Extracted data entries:

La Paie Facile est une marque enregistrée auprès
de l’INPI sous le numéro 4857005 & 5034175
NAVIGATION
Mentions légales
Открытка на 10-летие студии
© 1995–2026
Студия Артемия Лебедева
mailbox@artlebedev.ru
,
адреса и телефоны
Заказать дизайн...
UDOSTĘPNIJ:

* What is expected
Only the lines from the line with "Студия Артемия Лебедева" to the final line of the entries are to be returned, each exactly as written, both ends included.

* Problem solution
Студия Артемия Лебедева
mailbox@artlebedev.ru
,
адреса и телефоны
Заказать дизайн...
UDOSTĘPNIJ:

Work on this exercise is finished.